How to complete this task: Return the records below in full. Keep every word exact and skip the images.
*** Opening of Record extracts ***
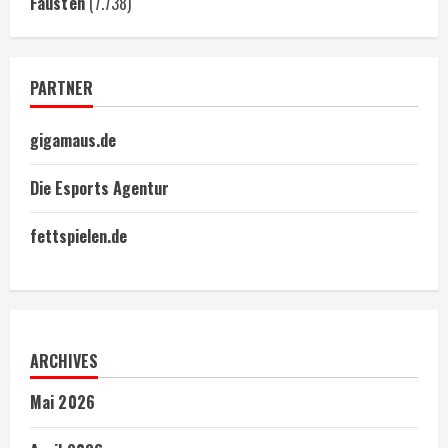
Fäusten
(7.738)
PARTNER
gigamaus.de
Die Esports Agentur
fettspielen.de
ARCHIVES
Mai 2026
*** Close of Record extracts ***
Output below:
Fäusten
(7.738)
PARTNER
gigamaus.de
Die Esports Agentur
fettspielen.de
ARCHIVES
Mai 2026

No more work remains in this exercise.